§ AUFGABENSTELLUNG
Kopiere bitte die Zeilen vom Anfang des Materials bis einschließlich der Zeile mit „1: (391, 220)“ wortgetreu und ohne die Bilder.

§ GEGEBENE DATEN
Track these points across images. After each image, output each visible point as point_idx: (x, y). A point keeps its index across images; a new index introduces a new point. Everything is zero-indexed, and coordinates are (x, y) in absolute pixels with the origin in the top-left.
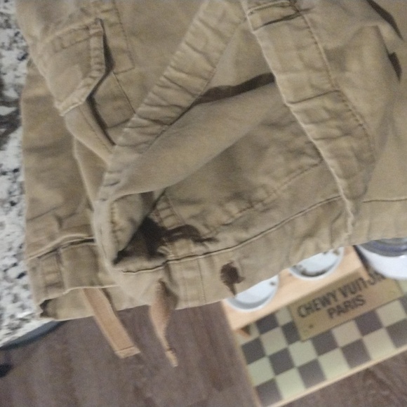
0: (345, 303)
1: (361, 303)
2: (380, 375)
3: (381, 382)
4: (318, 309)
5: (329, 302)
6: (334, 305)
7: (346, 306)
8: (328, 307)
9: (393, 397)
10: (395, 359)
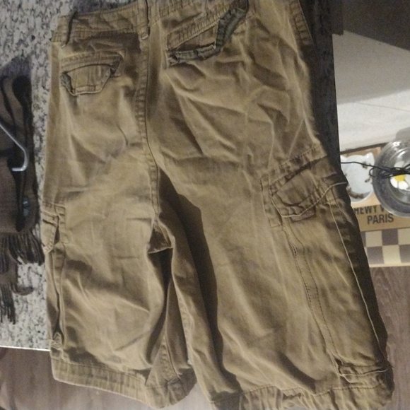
0: (380, 216)
1: (391, 220)
2: (387, 276)
3: (385, 280)
4: (362, 213)
5: (370, 212)
6: (373, 214)
7: (380, 219)
8: (369, 214)
9: (389, 293)
10: (399, 268)
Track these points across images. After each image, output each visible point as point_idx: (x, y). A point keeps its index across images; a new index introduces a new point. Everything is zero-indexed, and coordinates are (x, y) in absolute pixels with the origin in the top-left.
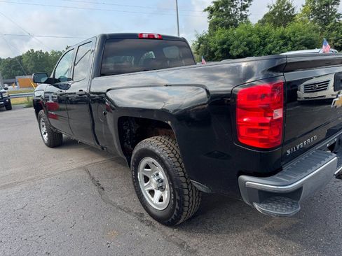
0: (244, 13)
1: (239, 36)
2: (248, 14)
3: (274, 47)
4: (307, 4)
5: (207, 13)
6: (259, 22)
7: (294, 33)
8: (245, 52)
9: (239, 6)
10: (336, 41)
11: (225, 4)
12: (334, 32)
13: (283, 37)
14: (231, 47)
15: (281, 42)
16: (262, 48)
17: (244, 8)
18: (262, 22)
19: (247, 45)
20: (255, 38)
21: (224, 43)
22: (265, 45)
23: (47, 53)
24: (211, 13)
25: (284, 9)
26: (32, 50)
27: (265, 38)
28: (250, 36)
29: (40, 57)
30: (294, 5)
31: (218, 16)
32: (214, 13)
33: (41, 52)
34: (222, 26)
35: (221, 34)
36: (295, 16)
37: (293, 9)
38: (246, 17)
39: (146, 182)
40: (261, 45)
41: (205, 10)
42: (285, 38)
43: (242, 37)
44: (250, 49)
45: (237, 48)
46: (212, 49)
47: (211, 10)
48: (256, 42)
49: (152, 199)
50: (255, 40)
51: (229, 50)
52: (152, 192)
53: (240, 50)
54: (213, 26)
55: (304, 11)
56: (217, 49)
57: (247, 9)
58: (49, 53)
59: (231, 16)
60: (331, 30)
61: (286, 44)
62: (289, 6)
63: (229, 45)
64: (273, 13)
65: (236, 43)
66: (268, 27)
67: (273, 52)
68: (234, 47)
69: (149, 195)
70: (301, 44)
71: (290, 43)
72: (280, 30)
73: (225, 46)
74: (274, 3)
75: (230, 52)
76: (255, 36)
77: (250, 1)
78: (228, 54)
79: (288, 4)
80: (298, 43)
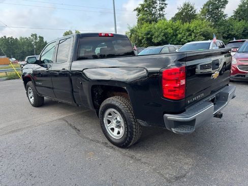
0: (161, 12)
1: (159, 29)
2: (164, 13)
3: (183, 37)
4: (204, 7)
5: (136, 12)
6: (172, 18)
7: (196, 27)
8: (162, 40)
9: (158, 8)
10: (224, 33)
11: (149, 6)
12: (222, 27)
13: (188, 30)
14: (153, 37)
15: (187, 34)
16: (174, 37)
17: (162, 9)
18: (174, 19)
19: (164, 35)
20: (170, 31)
21: (148, 34)
22: (176, 35)
23: (16, 39)
24: (139, 12)
25: (189, 11)
26: (5, 37)
27: (176, 30)
28: (166, 29)
29: (11, 41)
30: (195, 7)
31: (144, 15)
32: (141, 12)
33: (12, 38)
34: (147, 22)
35: (146, 28)
36: (196, 15)
37: (195, 11)
38: (163, 15)
39: (109, 124)
40: (173, 35)
41: (135, 10)
42: (190, 31)
44: (166, 38)
46: (140, 38)
47: (139, 10)
48: (170, 33)
49: (113, 133)
50: (169, 32)
51: (152, 39)
52: (113, 129)
53: (160, 39)
54: (141, 21)
55: (202, 12)
56: (143, 38)
57: (163, 10)
58: (18, 39)
59: (154, 14)
60: (220, 25)
61: (190, 35)
62: (192, 8)
63: (152, 35)
64: (181, 13)
65: (156, 34)
66: (178, 23)
67: (182, 40)
68: (155, 37)
69: (111, 131)
70: (200, 35)
71: (193, 34)
72: (186, 25)
73: (149, 36)
74: (182, 6)
75: (152, 40)
76: (169, 29)
77: (165, 4)
78: (151, 41)
79: (191, 7)
80: (198, 34)
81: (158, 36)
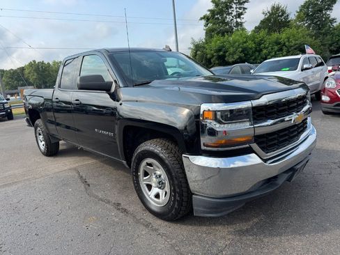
0: (239, 20)
1: (235, 42)
2: (243, 21)
3: (269, 53)
4: (301, 10)
5: (203, 22)
6: (256, 28)
7: (288, 38)
8: (240, 58)
9: (234, 13)
10: (331, 45)
11: (221, 12)
12: (328, 37)
13: (277, 43)
14: (227, 54)
15: (276, 48)
16: (257, 54)
17: (239, 15)
18: (258, 29)
19: (242, 51)
20: (251, 44)
21: (219, 50)
22: (260, 51)
23: (49, 64)
24: (207, 21)
25: (279, 16)
26: (34, 61)
27: (260, 44)
28: (245, 42)
29: (42, 67)
30: (288, 11)
31: (214, 24)
32: (210, 21)
33: (43, 63)
34: (218, 33)
35: (217, 41)
36: (289, 21)
37: (288, 15)
38: (241, 24)
40: (256, 51)
41: (201, 19)
42: (280, 43)
43: (237, 44)
44: (246, 55)
45: (233, 55)
46: (208, 56)
47: (206, 18)
48: (251, 49)
50: (250, 46)
51: (225, 57)
53: (236, 57)
54: (210, 33)
55: (298, 17)
56: (213, 56)
57: (242, 16)
58: (51, 63)
59: (227, 24)
60: (325, 34)
61: (281, 50)
63: (225, 52)
64: (268, 20)
65: (231, 50)
66: (263, 33)
68: (230, 54)
70: (295, 49)
71: (285, 48)
72: (275, 36)
73: (221, 53)
74: (269, 10)
75: (226, 59)
76: (250, 42)
77: (245, 9)
78: (224, 60)
79: (282, 11)
80: (292, 48)
81: (234, 53)
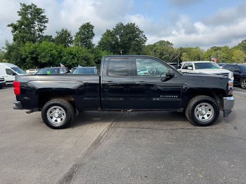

§ ERGEBNIS DIESER ÜBUNG
Track these points across images. After each image, output each visible point as point_idx: (x, y). A point keeps its index across images; a new index introduces a new point. Everything is zero-indexed, and coordinates are (x, y) in absolute pixels with the origin in the top-left.
0: (345, 303)
1: (361, 303)
2: (380, 375)
3: (381, 382)
4: (318, 309)
5: (329, 302)
6: (334, 305)
7: (346, 306)
8: (328, 307)
9: (393, 397)
10: (395, 359)
0: (380, 216)
1: (391, 220)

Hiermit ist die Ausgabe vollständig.